## [TEXT PROVIDED]

Tony winner Stephanie J. Block just can't stop surprising her fans.
Be it developing the role of Elphaba in Wicked, breathing new life into the harried mother Trina at the center of Falsettos, or stepping into superstar Cher's shoes in The Cher Show, Block's vigorously detailed performances consistently uncover new layers of artistry.
When it was first announced the Block would be taking on the role of Lilli Vanessi in Kiss Me, Kate shortly after playing Norma Desmond in Sunset Boulevard and The Baker's Wife in Into the Woods, many theatre fans were pleasantly intrigued. How would Block, known for her soaringly powerful belt, inhabit a role typically typecast as a lyric soprano ingenue?
The answer? Incredibly, incredibly well. Block's performance, which netted raves across the West End, has been immortalized for an international film release, with screenings across the U.S., U.K., Ireland, Australia, and other selected international territories beginning November 17. In celebration of the release, Block sat down with Playbill for a wide ranging Q&A, covering everything from Kiss Me, Kate's 21st century resonance to her Wicked-ly endearing love story with husband Sebastian Arcelus, and how the art of making art is a form of resistance in the face of another Trump presidency.
This conversation has been edited and condensed.
Well you've had quite the adventure since closing Kiss Me, Kate!
Stephanie J. Block: Inadvertently! Sebastian and I came out to Lake Tahoe, and we got stuck. It was the first blizzard of the season, all roads were closed. So, that was unexpected, but we're safe now.
What a way to cap off this last bit of life before the proshot's release.
Look, Mother Nature has things to say, and she says them big, loud, and proud. And I admire her for it.
How are you feeling, with the Kiss Me, Kate release right around the corner?
I haven't even seen it yet! But I have seen the rough copies, and I was able to give just a few little notes, which I know sounds a bit diva-esque, but it's so important. When you're in theatre, you get to control your own performance, and as a live theatre performer, it's very vulnerable to say, "Here's what I'm presenting on stage, hey film director I've never met before, good luck translating it!" That made me super nervous. So Bartlett Sher allowed me to take a sneak peek, as long as I didn't get too crazy. But I haven't seen the finished product!
Well, I think you'll be happy. Speaking as someone with a lot of love for Kiss Me, Kate, this production is clearly continuing the adaptation work Paul Gemignani and Michael Blakemore did to bring the show forward in 1999.
Oh, Paul. I love him so much. I call him the Miami Santa Claus because of those sunglasses and those Hawaiian shirts. He just like radiates that sort of magical Santa Claus energy...We started to have conversations right away, because, you know, we're not going to change Shakespeare. We're not going to change the source material of which the musical Kiss Me, Kate was written. Cole Porter took it in the 1940s, and made it what he thought would be this fun, raucous, backstage farce with wonderful music and crazy smart lyrics.

## [EXERCISE REQUIREMENTS]
Do the following statements agree with the Stephanie J. Block interview above? Answer yes or no for each, quoting the words of the interview that decide it.
1. Screenings of the filmed Kiss Me, Kate begin November 17.
2. Block and her husband got stuck at Lake Tahoe during the third blizzard of the season.
3. Block has already watched the finished film.

## [RECORDED INFORMATION]
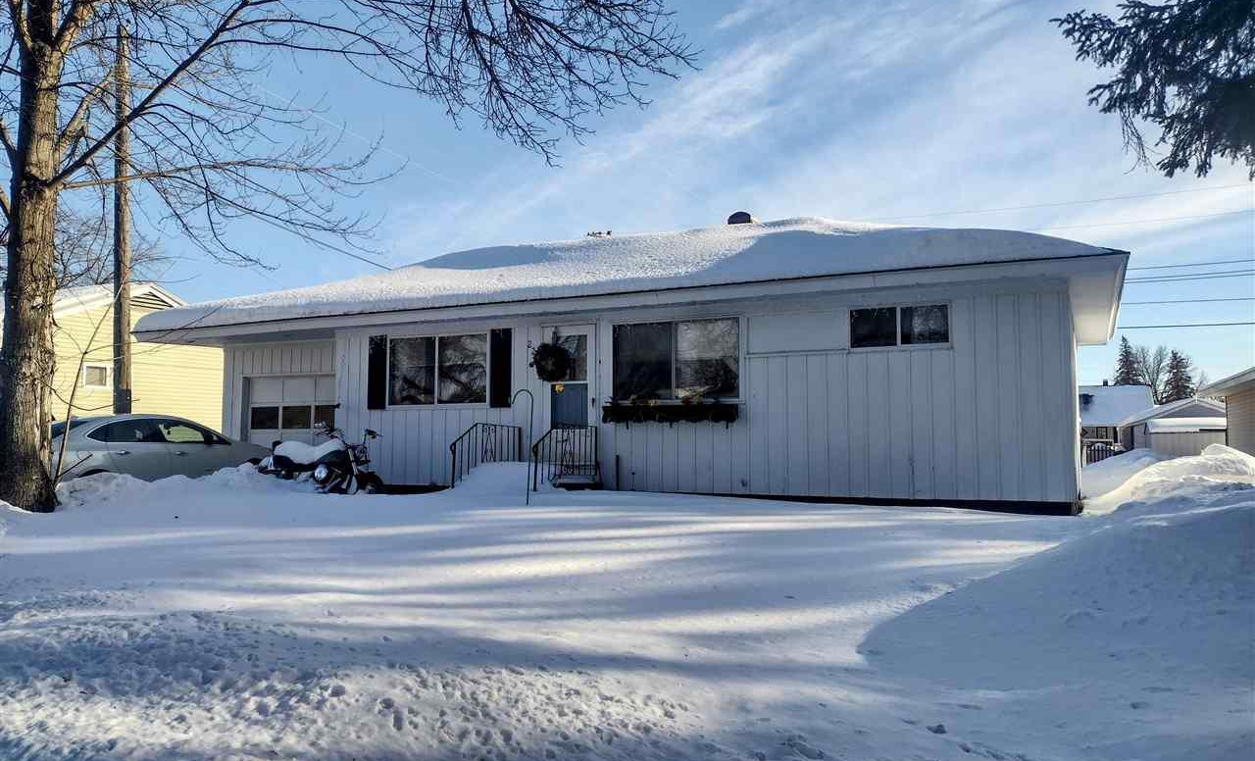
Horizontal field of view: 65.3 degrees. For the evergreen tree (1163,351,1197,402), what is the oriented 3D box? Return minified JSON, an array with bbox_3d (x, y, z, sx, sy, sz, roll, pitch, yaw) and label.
[{"bbox_3d":[49.498,2.433,87.599,4.200,10.400,4.200,-2,-5,25],"label":"evergreen tree"}]

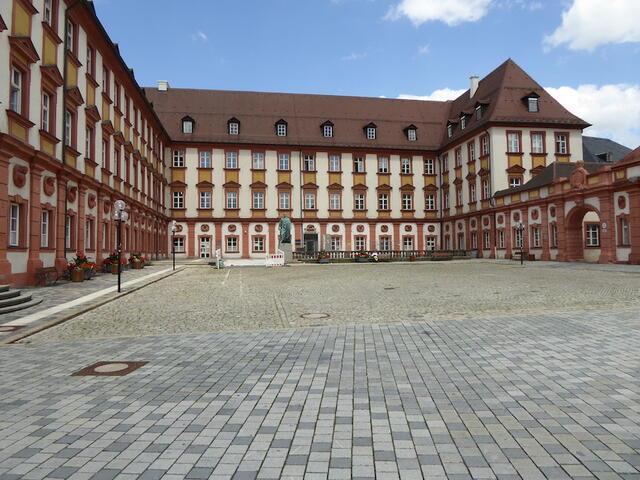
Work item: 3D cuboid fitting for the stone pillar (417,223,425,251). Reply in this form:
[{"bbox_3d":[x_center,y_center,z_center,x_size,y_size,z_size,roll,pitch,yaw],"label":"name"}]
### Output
[{"bbox_3d":[12.621,-0.097,58.015,0.940,4.207,0.400,0,-2,-10],"label":"stone pillar"}]

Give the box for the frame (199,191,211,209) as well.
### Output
[{"bbox_3d":[-13.276,-4.623,53.948,1.261,1.967,0.150,0,-2,-10],"label":"frame"}]

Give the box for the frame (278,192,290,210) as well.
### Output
[{"bbox_3d":[-4.437,-4.879,58.421,1.250,2.060,0.180,0,-2,-10],"label":"frame"}]

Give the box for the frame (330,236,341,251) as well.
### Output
[{"bbox_3d":[1.991,0.516,55.440,1.191,1.704,0.150,0,-2,-10],"label":"frame"}]

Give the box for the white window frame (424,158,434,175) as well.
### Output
[{"bbox_3d":[14.537,-9.744,61.527,1.340,2.030,0.200,0,-2,-10],"label":"white window frame"}]

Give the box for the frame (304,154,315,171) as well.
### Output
[{"bbox_3d":[-1.245,-9.382,56.204,1.291,2.043,0.150,0,-2,-10],"label":"frame"}]

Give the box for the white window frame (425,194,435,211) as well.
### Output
[{"bbox_3d":[14.690,-5.034,61.556,1.340,2.030,0.200,0,-2,-10],"label":"white window frame"}]

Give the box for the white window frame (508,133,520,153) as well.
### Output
[{"bbox_3d":[19.416,-9.693,46.302,1.252,1.909,0.150,0,-2,-10],"label":"white window frame"}]

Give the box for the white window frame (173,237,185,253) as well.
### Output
[{"bbox_3d":[-16.213,0.564,53.263,1.222,1.706,0.150,0,-2,-10],"label":"white window frame"}]

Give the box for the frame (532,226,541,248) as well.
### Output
[{"bbox_3d":[19.498,-0.224,41.397,0.180,1.780,1.100,0,-2,-10],"label":"frame"}]

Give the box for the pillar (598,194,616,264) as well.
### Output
[{"bbox_3d":[19.877,-0.752,31.900,0.500,4.900,1.000,0,-2,-7],"label":"pillar"}]

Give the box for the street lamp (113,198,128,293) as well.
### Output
[{"bbox_3d":[-7.333,0.237,16.944,0.580,3.380,0.500,0,-2,-23],"label":"street lamp"}]

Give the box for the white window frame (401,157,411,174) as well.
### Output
[{"bbox_3d":[10.672,-9.166,57.291,1.212,1.991,0.150,0,-2,-10],"label":"white window frame"}]

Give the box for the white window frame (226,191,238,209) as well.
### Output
[{"bbox_3d":[-10.118,-4.576,53.476,1.186,1.844,0.150,0,-2,-10],"label":"white window frame"}]

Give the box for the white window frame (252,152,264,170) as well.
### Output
[{"bbox_3d":[-7.653,-9.840,58.083,1.250,2.100,0.180,0,-2,-10],"label":"white window frame"}]

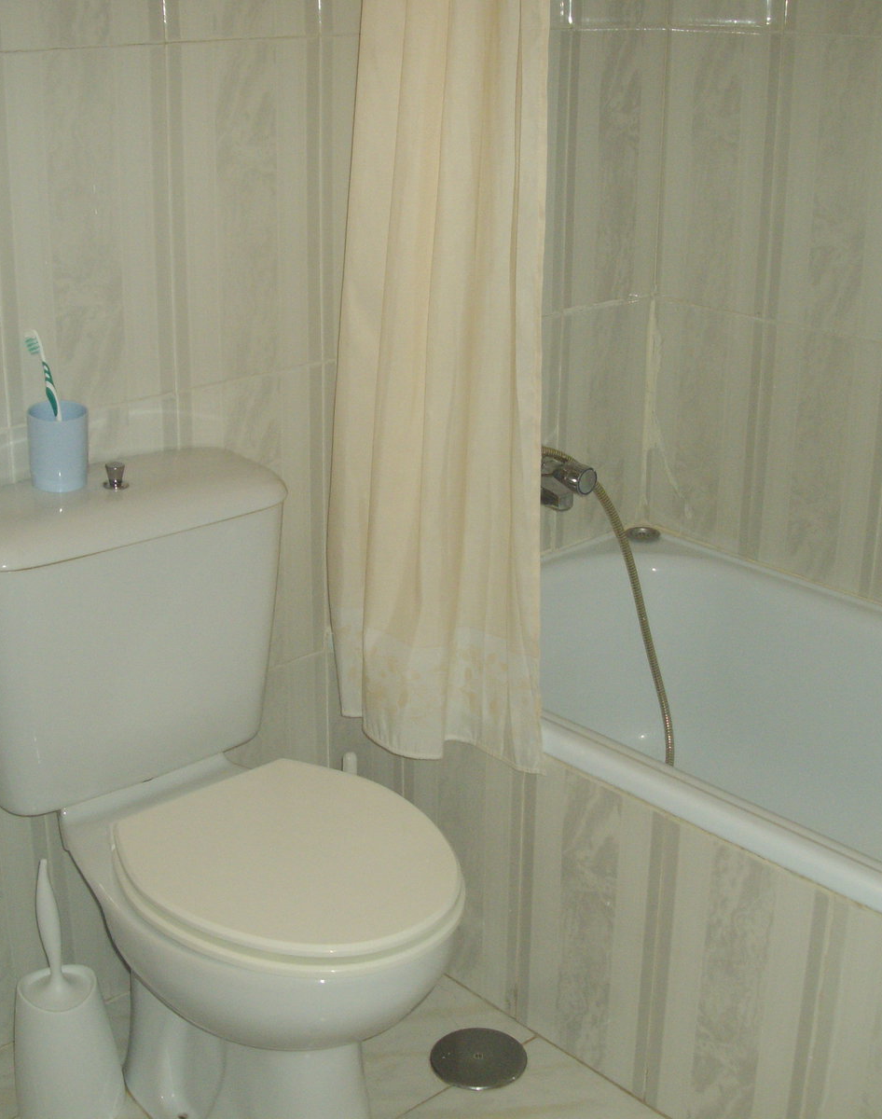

## [REPLY]
1. Yes: "with screenings across the U.S., U.K., Ireland, Australia, and other selected international territories beginning November 17"
2. No: "It was the first blizzard of the season"
3. No: "But I haven't seen the finished product!"